Extract exactly and only the lines from the one containing "(418, 201) none" through the end of the entries below. Pictures should not appear in the copy.

#####

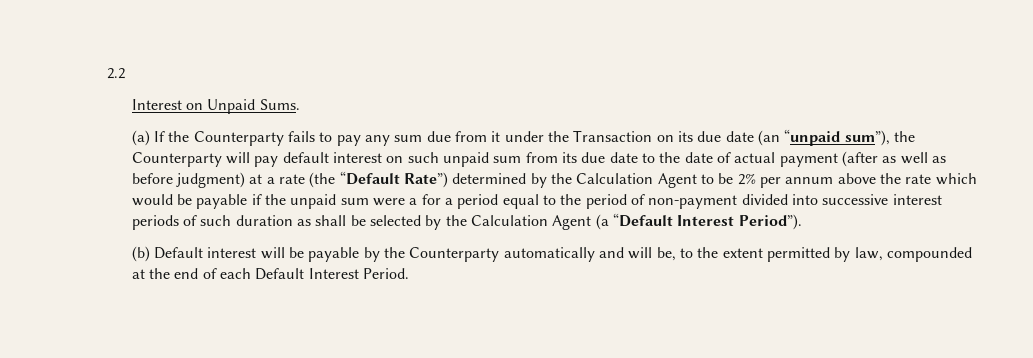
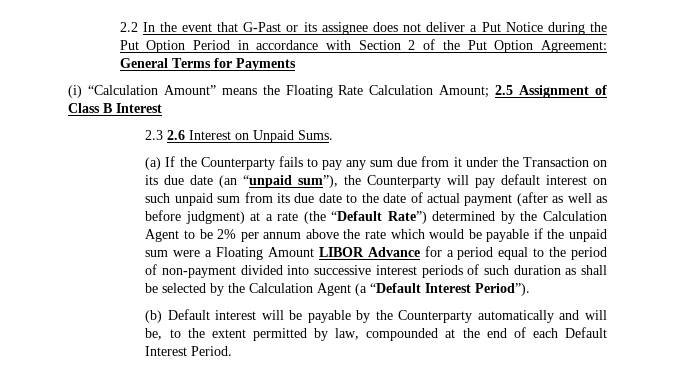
(125, 73) // -> [142,22,607,35] [119,39,607,53] [119,58,296,71] [68,85,608,98] [68,103,162,113] [145,130,186,140] In the event that G-Past or its assignee does not deliver a Put Notice during the Put Option Period in accordance with Section 2 of the Put Option Agreement: General Terms for Payments // (i) “Calculation Amount” means the Floating Rate Calculation Amount; 2.5 Assignment of Class B Interest // 2.3 2.6
(418, 201) none -> [216,247,420,260] Floating Amount LIBOR Advance

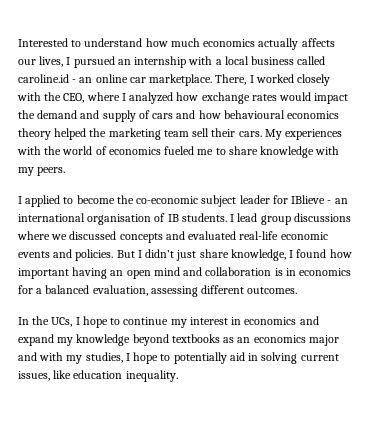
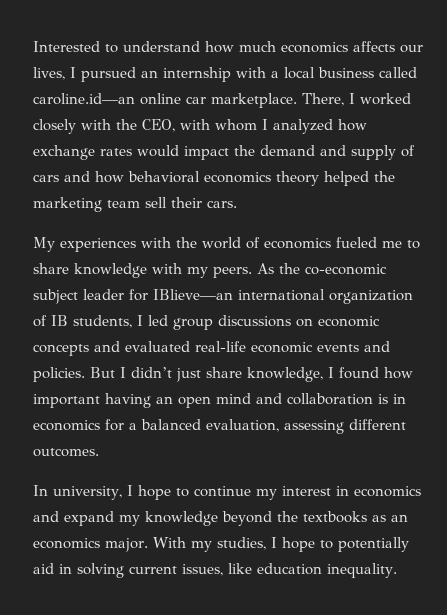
[258,38,299,50] actually -> (348, 47) none
[18,74,93,83] caroline.id - an -> [33,93,135,105] caroline.id—an
[86,92,120,101] where -> [180,119,257,131] with whom
[223,110,285,119] behavioural -> [128,171,200,183] behavioral
(262, 134) none -> (237, 204) //
[18,195,115,207] // I applied to become -> [257,263,274,274] As
[291,195,348,204] [18,213,351,225] [17,231,117,240] IBlieve - an international organisation of IB students. I lead group discussions where we discussed -> [153,289,413,304] [33,315,380,330] IBlieve—an international organization of IB students, I led group discussions on economic
[32,316,73,327] the UCs, -> [53,486,122,500] university,
(169, 340) none -> [277,511,298,522] the
[308,335,339,346] [18,352,64,361] major and with -> [105,537,186,552] major. With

#####

▸ Final answer:
(418, 201) none -> [216,247,420,260] Floating Amount LIBOR Advance

[258,38,299,50] actually -> (348, 47) none
[18,74,93,83] caroline.id - an -> [33,93,135,105] caroline.id—an
[86,92,120,101] where -> [180,119,257,131] with whom
[223,110,285,119] behavioural -> [128,171,200,183] behavioral
(262, 134) none -> (237, 204) //
[18,195,115,207] // I applied to become -> [257,263,274,274] As
[291,195,348,204] [18,213,351,225] [17,231,117,240] IBlieve - an international organisation of IB students. I lead group discussions where we discussed -> [153,289,413,304] [33,315,380,330] IBlieve—an international organization of IB students, I led group discussions on economic
[32,316,73,327] the UCs, -> [53,486,122,500] university,
(169, 340) none -> [277,511,298,522] the
[308,335,339,346] [18,352,64,361] major and with -> [105,537,186,552] major. With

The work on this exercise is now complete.